Experts Say Breast Is Best for Babies

Breast-fed babies are less likely to suffer from diarrhea and allergies than their bottle-fed peers. They are less inclined to develop asthma or urinary tract infections, and are less likely to become overweight.

For these reasons and more, experts on infant nutrition are unanimous in recommending breast-feeding as the best possible way to feed a baby unless there are medical complications. In a controversial position paper released in 1997, the American Academy of Pediatrics (AAP) advised women to breast-feed "for at least 12 months, and thereafter for as long as mutually desired."

"If you look at the anthropological information, you would see that through most of evolution humans have breast-fed for three years or so," said Lawrence M. Gartner, chairman of the AAP working group on breast-feeding. "The data seems clear that the longer you breast-feed, the greater the benefit to the infant."

Researchers are also trying to learn what effect breast-feeding might have on cognitive development, but the science is still evolving. According to the AAP, "Breast-feeding has . . . been related to possible enhancement of cognitive development." But even less clear is how long-term any improvements might be.

The recommendation to breast-feed, however, has come into conflict with the realities of American life, where a majority of women work and where the culture remains less than friendly toward women nursing outside their homes.

Statistics reflect this ambivalence: A federal survey in 1995 found that 58 percent of women began breast-feeding their babies, the same percentage as in the early 1980s.
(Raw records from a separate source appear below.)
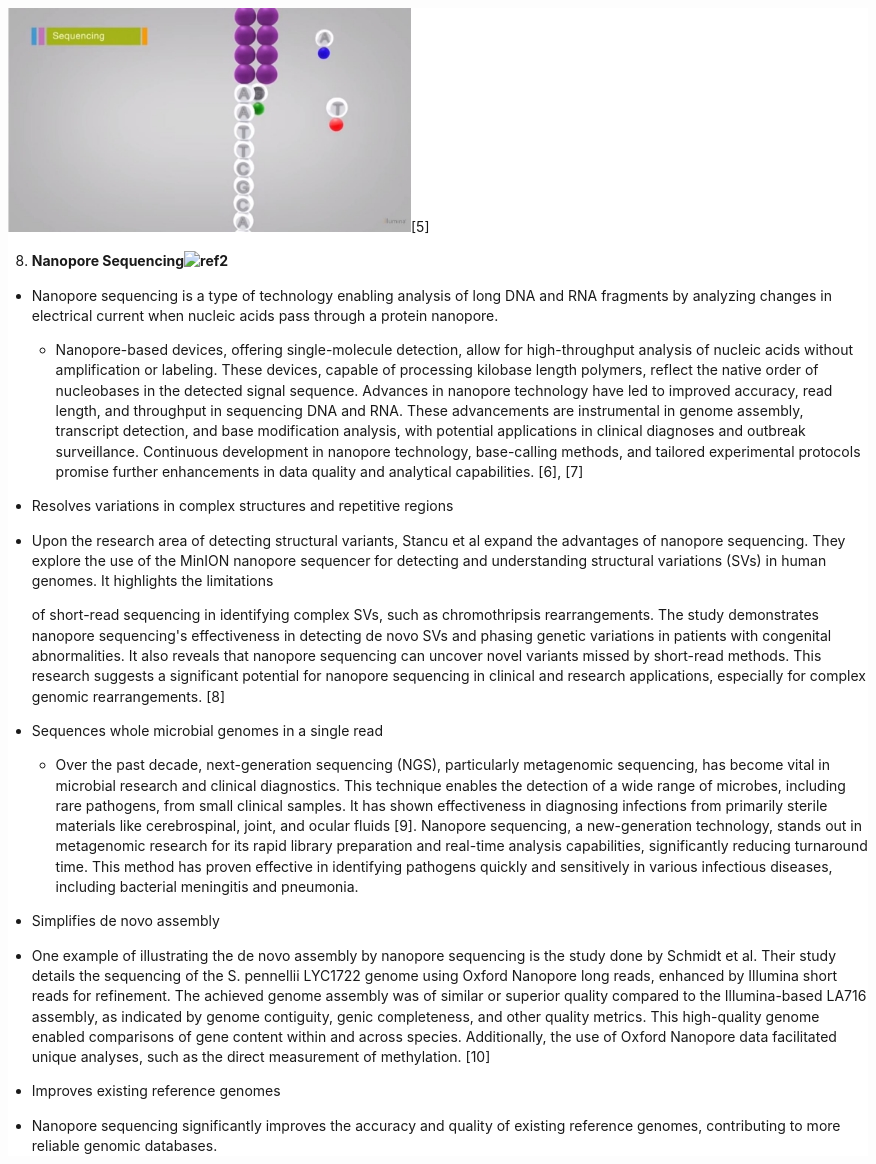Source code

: ![](Aspose.Words.604e79ec-8c47-4735-97ad-2557c6d5e1dd.007.jpeg)[5]

8. **Nanopore Sequencing![ref2]**
- Nanopore sequencing is a type of technology enabling analysis of long DNA and RNA fragments by analyzing changes in electrical current when nucleic acids pass through a protein nanopore.
  - Nanopore-based devices, offering single-molecule detection, allow for high-throughput analysis of nucleic acids without amplification or labeling. These devices, capable of processing kilobase length polymers, reflect the native order of nucleobases in the detected signal sequence. Advances in nanopore technology have led to improved accuracy, read length, and throughput in sequencing DNA and RNA. These advancements are instrumental in genome assembly, transcript detection, and base modification analysis, with potential applications in clinical diagnoses and outbreak surveillance. Continuous development in nanopore technology, base-calling methods, and tailored experimental protocols promise further enhancements in data quality and analytical capabilities. [6], [7]
- Resolves variations in complex structures and repetitive regions
- Upon the research area of detecting structural variants, Stancu et al expand the advantages of nanopore sequencing. They explore the use of the MinION nanopore sequencer for detecting and understanding structural variations (SVs) in human genomes. It highlights the limitations

  of short-read sequencing in identifying complex SVs, such as chromothripsis rearrangements. The study demonstrates nanopore sequencing's effectiveness in detecting de novo SVs and phasing genetic variations in patients with congenital abnormalities. It also reveals that nanopore sequencing can uncover novel variants missed by short-read methods. This research suggests a significant potential for nanopore sequencing in clinical and research applications, especially for complex genomic rearrangements. [8]

- Sequences whole microbial genomes in a single read
  - Over the past decade, next-generation sequencing (NGS), particularly metagenomic sequencing, has become vital in microbial research and clinical diagnostics. This technique enables the detection of a wide range of microbes, including rare pathogens, from small clinical samples. It has shown effectiveness in diagnosing infections from primarily sterile materials like cerebrospinal, joint, and ocular fluids [9]. Nanopore sequencing, a new-generation technology, stands out in metagenomic research for its rapid library preparation and real-time analysis capabilities, significantly reducing turnaround time. This method has proven effective in identifying pathogens quickly and sensitively in various infectious diseases, including bacterial meningitis and pneumonia.
- Simplifies de novo assembly
- One example of illustrating the de novo assembly by nanopore sequencing is the study done by Schmidt et al. Their study details the sequencing of the S. pennellii LYC1722 genome using Oxford Nanopore long reads, enhanced by Illumina short reads for refinement. The achieved genome assembly was of similar or superior quality compared to the Illumina-based LA716 assembly, as indicated by genome contiguity, genic completeness, and other quality metrics. This high-quality genome enabled comparisons of gene content within and across species. Additionally, the use of Oxford Nanopore data facilitated unique analyses, such as the direct measurement of methylation. [10]
- Improves existing reference genomes
- Nanopore sequencing significantly improves the accuracy and quality of existing reference genomes, contributing to more reliable genomic databases.


[ref1]: Aspose.Words.604e79ec-8c47-4735-97ad-2557c6d5e1dd.001.png
[ref2]: Aspose.Words.604e79ec-8c47-4735-97ad-2557c6d5e1dd.008.png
But almost 20 percent fewer mothers were still nursing after three months in 1995 than in the mid-1980s. A study by Ross Products, makers of Similac, found that only 14.5 percent of infants in 1997 were still being breast-fed after one year.

However, the Ross study did find a general increase in the percentage of women breast-feeding throughout the 1990s. Wealthier and better-educated women have breast-fed the most in recent decades, but Ross found the greatest increase in breast-feeding among women with a grade school or high school education. White mothers are the most likely to nurse their babies, the study found, and black mothers are the least likely.

What's in Formula

Nutrients required by FDA in formula (1985): protein, linoleic acid, fat, choline, carbohydrate, inositol, calcium, phosphorus, magnesium, iron, zinc, manganese, copper, iodine, sodium, potassium, chloride, vitamin A, vitamin D, vitamin E, vitamin K, thiamin, niacin, pyridoxine, cobalamin, folic acid, biotin, panthothenic acid, ascorbic acid.

1998 requirements by life Sciences research office (lsro): selenium, carnitine, linolenic acid.

Allowed but not required by lsro: fluoride, nucleotides, taurine.

CAPTION: Maribeth Champoux, an NIH researcher, holds one of the monkeys being tested for visual and motor abilities as part of an experiment on supplements to infant formula.

CAPTION: Pat Garrett, right, a counselor who works with women receiving food through the federal WIC program, talks with Martha Rivera about breast-feeding her month-old daughter Marissa. A translator, Miriam Montecinos, is in the center.